Bezüglich Sprachbarrieren sozialpolitische Lösungsansätze anstreben
Besten Dank für Ihren im aktuellen politischen Umfeld wichtigen Artikel. Ich erlebe die Problematik der schwierigen Kommunikation täglich in meiner Praxis. Wie Sie beschreiben, führt eine ungenügende Anamnese, eine fehlende Erklärung des Krankheitsbildes sowie der therapeutischen Massnahmen zu einer erheblich verminderten Behandlungsqualität und schlechten Compliance.

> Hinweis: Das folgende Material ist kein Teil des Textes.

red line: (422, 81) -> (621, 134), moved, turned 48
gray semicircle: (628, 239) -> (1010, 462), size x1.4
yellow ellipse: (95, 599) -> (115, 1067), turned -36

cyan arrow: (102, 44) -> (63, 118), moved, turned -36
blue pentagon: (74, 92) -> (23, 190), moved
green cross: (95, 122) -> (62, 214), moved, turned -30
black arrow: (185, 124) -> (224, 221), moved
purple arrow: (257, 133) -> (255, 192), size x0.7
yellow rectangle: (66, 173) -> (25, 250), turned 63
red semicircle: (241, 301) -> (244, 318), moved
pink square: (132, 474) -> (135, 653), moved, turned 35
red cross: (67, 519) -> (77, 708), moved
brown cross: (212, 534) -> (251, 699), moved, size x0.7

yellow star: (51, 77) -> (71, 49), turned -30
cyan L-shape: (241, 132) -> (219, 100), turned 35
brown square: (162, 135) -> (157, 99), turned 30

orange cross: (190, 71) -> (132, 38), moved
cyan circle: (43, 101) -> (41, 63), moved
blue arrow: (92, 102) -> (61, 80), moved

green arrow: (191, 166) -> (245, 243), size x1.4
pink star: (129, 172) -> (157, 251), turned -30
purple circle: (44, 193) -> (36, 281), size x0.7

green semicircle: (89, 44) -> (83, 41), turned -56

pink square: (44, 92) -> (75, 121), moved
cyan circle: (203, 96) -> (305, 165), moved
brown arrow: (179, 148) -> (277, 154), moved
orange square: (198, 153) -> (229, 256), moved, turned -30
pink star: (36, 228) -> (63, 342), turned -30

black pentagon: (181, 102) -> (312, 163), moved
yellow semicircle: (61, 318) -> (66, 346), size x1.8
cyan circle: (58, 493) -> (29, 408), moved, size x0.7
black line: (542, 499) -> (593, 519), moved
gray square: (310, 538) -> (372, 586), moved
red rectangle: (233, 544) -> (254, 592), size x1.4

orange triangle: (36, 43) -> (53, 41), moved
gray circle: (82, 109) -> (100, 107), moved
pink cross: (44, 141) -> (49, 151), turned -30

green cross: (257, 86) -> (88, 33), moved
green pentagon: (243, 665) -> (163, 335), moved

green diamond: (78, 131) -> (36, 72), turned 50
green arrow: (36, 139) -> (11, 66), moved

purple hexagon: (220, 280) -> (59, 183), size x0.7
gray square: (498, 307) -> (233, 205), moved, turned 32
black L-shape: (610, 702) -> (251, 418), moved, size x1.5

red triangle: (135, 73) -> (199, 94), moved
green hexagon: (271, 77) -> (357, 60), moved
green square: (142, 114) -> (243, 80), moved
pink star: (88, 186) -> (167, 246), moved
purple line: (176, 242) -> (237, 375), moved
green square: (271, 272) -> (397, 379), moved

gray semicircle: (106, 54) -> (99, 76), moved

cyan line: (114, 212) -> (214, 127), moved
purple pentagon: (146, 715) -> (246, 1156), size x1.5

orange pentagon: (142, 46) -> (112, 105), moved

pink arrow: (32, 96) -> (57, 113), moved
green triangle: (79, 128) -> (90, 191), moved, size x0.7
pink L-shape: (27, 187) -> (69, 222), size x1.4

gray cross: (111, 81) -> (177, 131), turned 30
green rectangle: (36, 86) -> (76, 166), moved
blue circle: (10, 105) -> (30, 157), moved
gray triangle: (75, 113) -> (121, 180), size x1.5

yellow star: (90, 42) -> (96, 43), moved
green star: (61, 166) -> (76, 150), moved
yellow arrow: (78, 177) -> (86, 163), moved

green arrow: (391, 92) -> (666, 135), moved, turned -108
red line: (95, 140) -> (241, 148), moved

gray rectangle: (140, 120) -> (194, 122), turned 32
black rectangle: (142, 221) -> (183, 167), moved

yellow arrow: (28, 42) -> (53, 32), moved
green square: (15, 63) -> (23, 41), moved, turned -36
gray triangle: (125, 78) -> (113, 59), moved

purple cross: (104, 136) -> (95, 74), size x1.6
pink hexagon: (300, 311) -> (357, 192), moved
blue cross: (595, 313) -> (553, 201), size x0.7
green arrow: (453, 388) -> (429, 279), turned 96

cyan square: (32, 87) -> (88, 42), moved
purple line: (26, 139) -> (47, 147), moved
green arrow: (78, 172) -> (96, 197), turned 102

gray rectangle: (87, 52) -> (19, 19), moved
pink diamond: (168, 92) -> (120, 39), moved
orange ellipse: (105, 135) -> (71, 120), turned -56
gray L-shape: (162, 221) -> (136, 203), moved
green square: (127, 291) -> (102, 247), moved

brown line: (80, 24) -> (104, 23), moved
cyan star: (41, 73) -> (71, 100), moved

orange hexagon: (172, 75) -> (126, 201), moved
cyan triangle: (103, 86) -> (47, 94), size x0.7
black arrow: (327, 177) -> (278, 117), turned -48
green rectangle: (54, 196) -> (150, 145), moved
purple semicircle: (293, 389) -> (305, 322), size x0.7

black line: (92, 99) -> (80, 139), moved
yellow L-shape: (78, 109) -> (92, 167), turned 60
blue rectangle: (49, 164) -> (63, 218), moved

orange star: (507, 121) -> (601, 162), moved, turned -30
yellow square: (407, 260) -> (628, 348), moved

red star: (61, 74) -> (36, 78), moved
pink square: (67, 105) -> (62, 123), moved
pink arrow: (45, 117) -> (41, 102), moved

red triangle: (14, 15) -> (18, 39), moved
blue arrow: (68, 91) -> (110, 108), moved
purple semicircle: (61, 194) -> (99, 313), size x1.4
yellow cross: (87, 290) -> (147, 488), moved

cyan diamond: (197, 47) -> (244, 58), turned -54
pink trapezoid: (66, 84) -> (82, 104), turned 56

Etwas Mühe habe ich allerdings mit Ihrer Unterstellung, dass die ÄrztInnen diesbezüglich eine «enttäuschende Haltung» aufweisen würden. Angesichts der weiterhin ungeklärten Finanzierungsfrage läuft eine Praxis Gefahr, dass sie Kosten selber übernehmen muss, die unter Umständen diejenigen der Konsultation sogar übersteigen. Zusätzlich wurde die Gesprächszeit vom Bundesrat auf 20 Minuten (inklusive Administration!) begrenzt, dies stellt eine weitere Hürde in der Behandlung von Menschen mit Sprachschwierigkeiten dar. Ob diesbezüglich die Rechnungsstellung einer Konsultation «mit erhöhtem Behandlungsbedarf» einer juristischen Prüfung standhalten würde, wage ich angesichts des von Ihnen erwähnten Bundesgerichtsentscheids zu bezweifeln.
Leider beschreiben Sie in Ihrem Artikel keine Lösungsansätze. Kollege Gross empfiehlt in seinem Leserbrief «Vom Dolmetschen» (SÄZ 2020;101(49)) die Möglichkeit, den «Google Übersetzer» einzusetzen. In der praktischen Sprechstunde (15-Minuten-Takt) ist das äusserst schwierig, im Schriftverkehr aber durchaus eine praktikable Lösung. Gute Erfahrungen habe ich mit dem Übersetzungsdienst «Deepl.com» gemacht, den auch meine Praxisassistentin erfolgreich einsetzt. Dieser ist zwar nur für einige Sprachen erhältlich, weist jedoch den aktuell wahrscheinlich besten KI-Algorithmus auf. Zukünftige Lösungen könnten Übersetzungs-Apps sein, wie beispielsweise diejenige von Apple im neuen iOS 14. Diese liefert bei deutschem Sprech-Input einen fremdsprachigen Sprech-Output.
Schliesslich muss diese Problematik auf parlamentarischer Ebene besprochen werden, um eine sozialpolitisch verträgliche Lösung zu finden. Es kann nicht sein, dass man diese Kosten auf die betroffenen PatientInnen oder auf die BehandlerInnen abwälzt. Es müssten staatlich oder kantonal zentralisierte Stellen eingesetzt werden, über welche sich DolmetscherInnen einfach organisieren liessen und welche die Kostenfrage regeln würden. Auch wenn auf diese Art und Weise vermeintlich höhere Kosten anfallen, bin ich überzeugt, dass sich die Gesamtkosten durch die bessere Behandlungsqualität reduzieren liessen.